▶ **Supplied material**
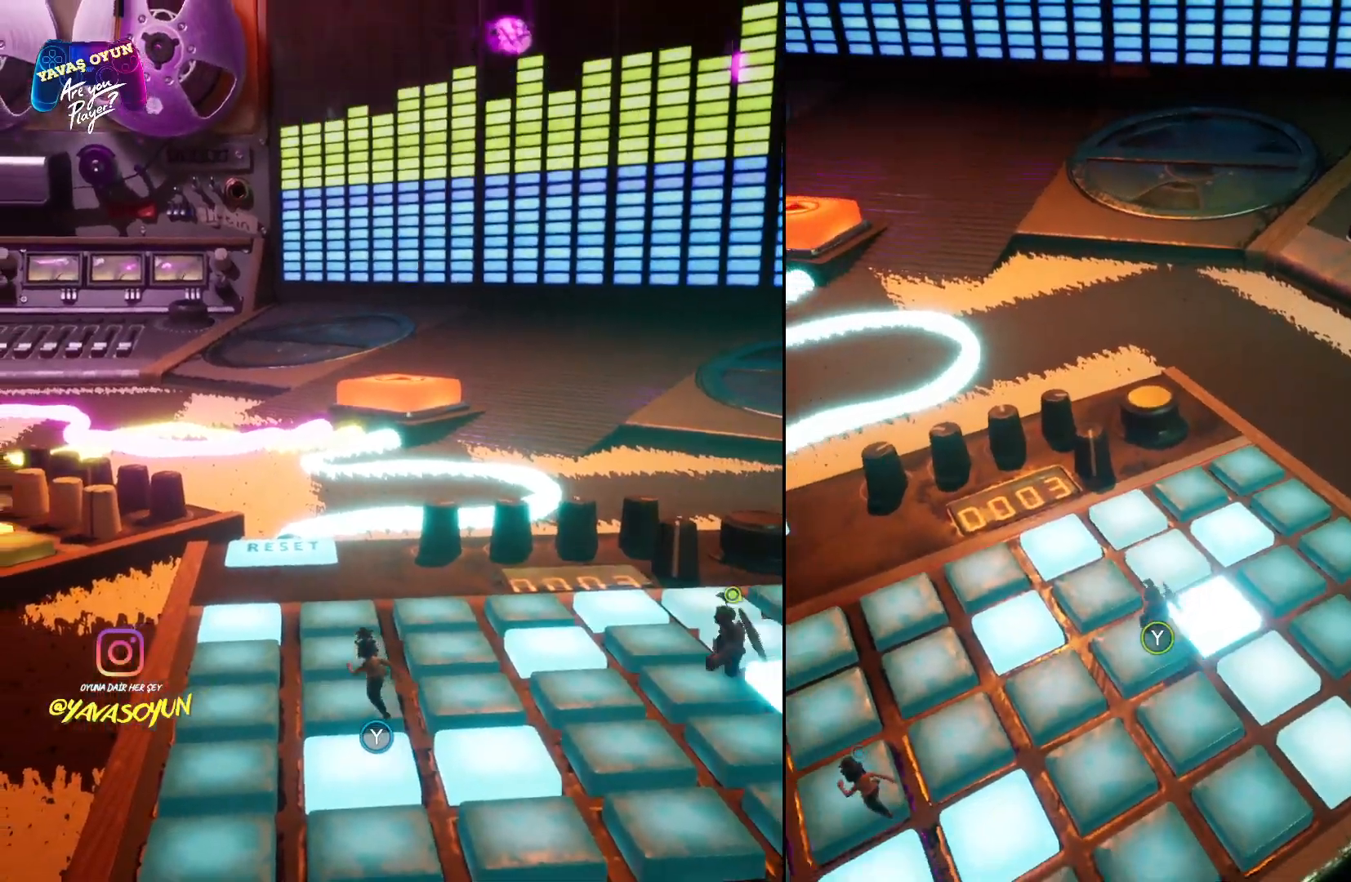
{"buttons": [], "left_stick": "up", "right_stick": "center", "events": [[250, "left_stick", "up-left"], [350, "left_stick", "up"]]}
* * *
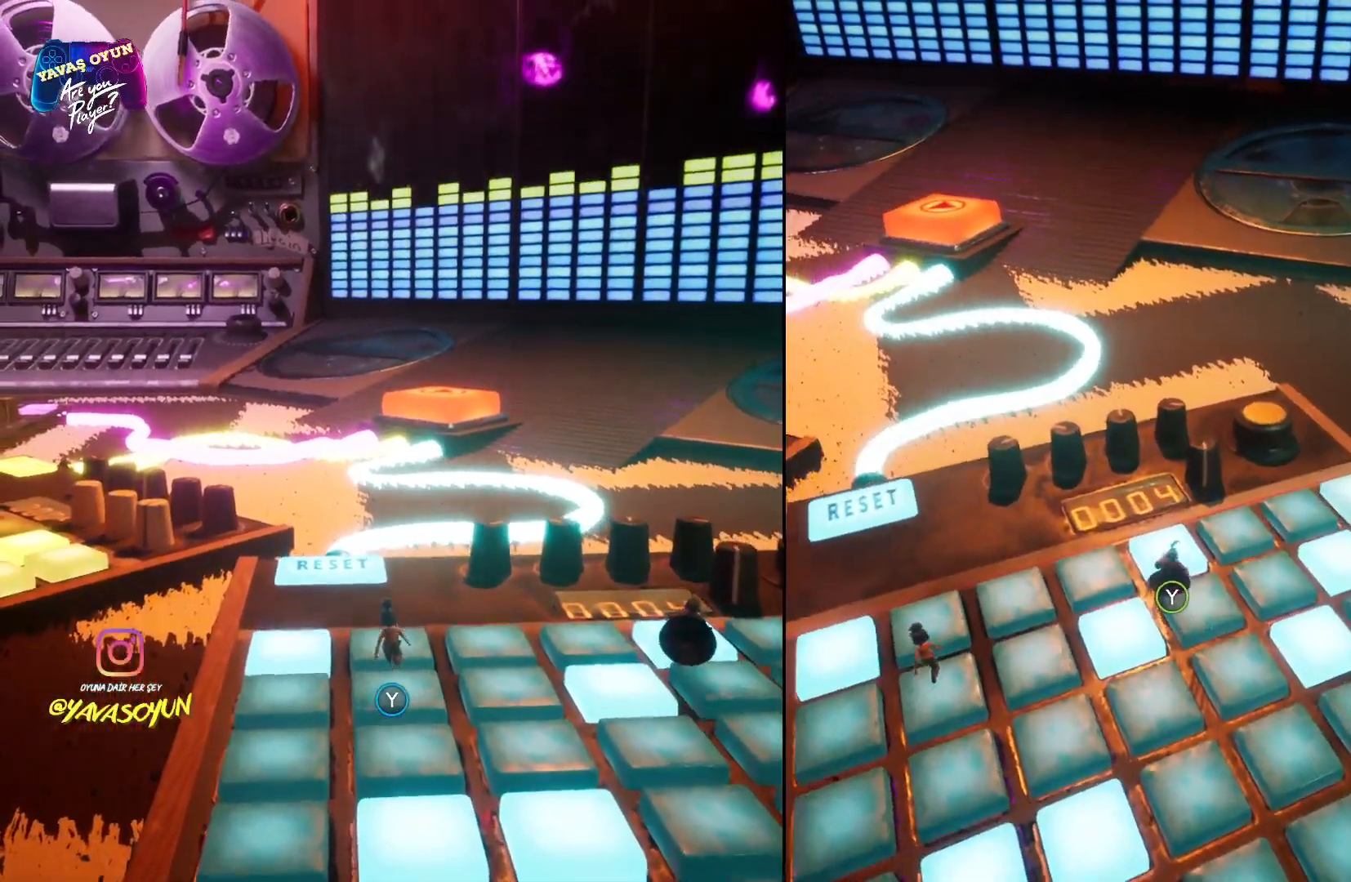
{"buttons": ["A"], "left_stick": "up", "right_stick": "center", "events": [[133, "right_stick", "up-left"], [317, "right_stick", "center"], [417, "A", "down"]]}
---
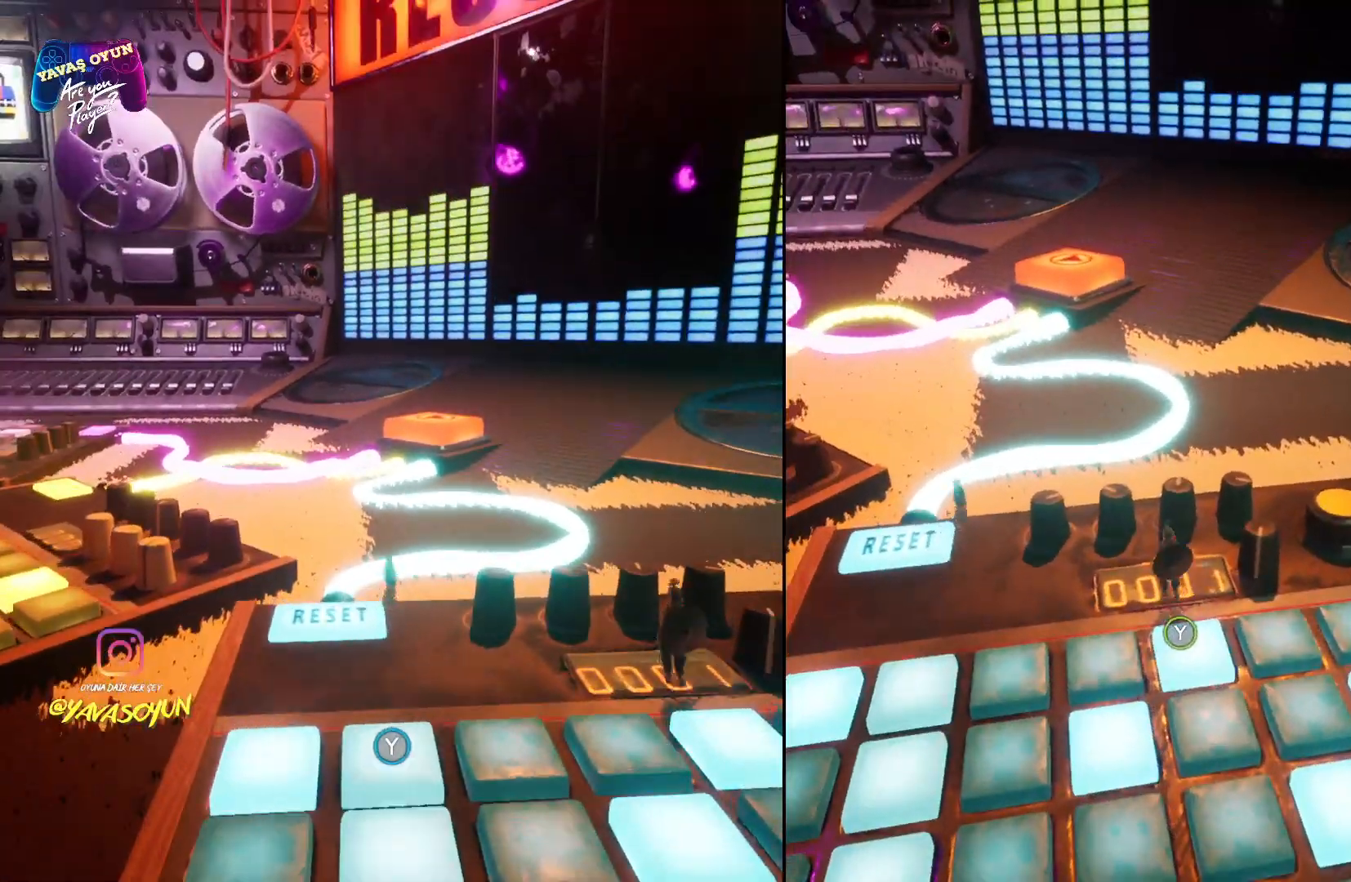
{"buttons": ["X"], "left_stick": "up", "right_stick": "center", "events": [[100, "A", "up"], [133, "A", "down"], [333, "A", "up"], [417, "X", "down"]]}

▶ **Task objective**
Copy out, in full, each line above that has the word "down" in it.

▶ **Solution for this exercise**
{"buttons": ["A"], "left_stick": "up", "right_stick": "center", "events": [[133, "right_stick", "up-left"], [317, "right_stick", "center"], [417, "A", "down"]]}
{"buttons": ["X"], "left_stick": "up", "right_stick": "center", "events": [[100, "A", "up"], [133, "A", "down"], [333, "A", "up"], [417, "X", "down"]]}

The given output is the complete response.